Problems with the way water resources are being managed take many forms and affect billions of people and many sensitive environments around the world. These pressures produce scarcities. From these scarcities come conflicts, which are exacerbated by the lack of institutional structures to mediate them.

“...a growing population will cause an increasing stress on water resources. It will be enormous task to find a balance between industrial use, agricultural use, use for households and nature conservation. The consequences of this competition (on food security, on trade, on need for new technology and need for education) will call for strong policy responses, both nationally and internationally. Together, water demands are so high that a number of large rivers decrease in volume as they flow downstream, with the result that downstream users face shortages, and ecosystems suffer, both in rivers and in adjacent coastal areas”.

Mrs. De Boer, Minister of Environment of The Netherlands,
in the European Union statement at the Commission for
Sustainable Development meeting in 1997 (Eco efficiency session)


It is these issues which are the basis for the need for an integrated water resources management (IWRM) approach. From them emerge five key issues for policy development. They are:

  1. Balancing needs: creating the best balance between the different needs of all water resources.
  2. Conserving resources: managing water resources to maximize benefits for all without jeopardizing the quality and sustainability of the resources themselves or the ecosystems they support.
  3. Upstream and downstream: managing water resources in ways which do not affect the quality or quantity of these resources available to users downstream
  4. Dealing with variability: minimizing the effects of variable and uncertain character of water resources.
  5. Appropriate management: putting the most appropriate management systems in place for IWRM, at the river basin level.

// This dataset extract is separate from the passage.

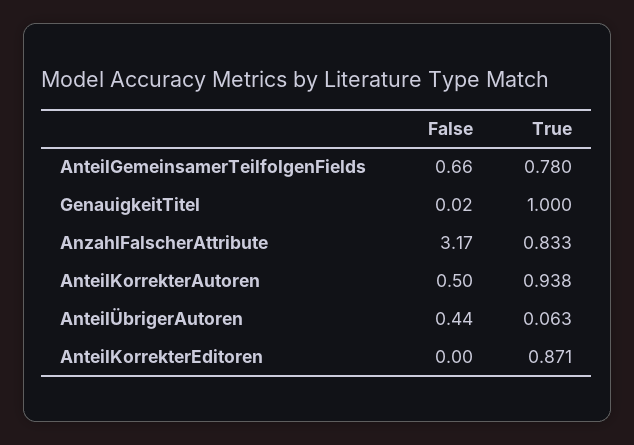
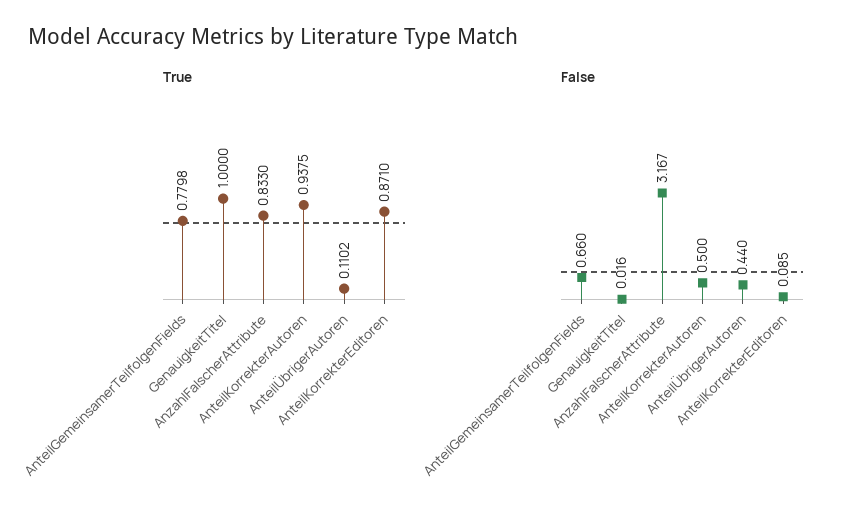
True, AnteilÜbrigerAutoren: 0.063 -> 0.1102
False, AnteilKorrekterEditoren: 0 -> 0.085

Issues that have brought about the need for IWRM at national level are even more apparent internationally. Particularly sharing the scarce resources of international rivers, but also water quantity issues and hazards such as floods, droughts and discharge of hazardous substances have emphasized the need for the integrated management of international river basins and coastal zones. It is increasingly realized that river basins and coastal zones are part of the same river system. However, the management of international river systems is often troubles by international relations, and indeed can be a cause of troubles in these relations. Several authors have stressed the danger of imminent wars in river basins such as the Nile, the Jordan, the Euphrates and the Ganges, and potential conflicts in Southern Africa, South America, South - East Asia and the Middle East.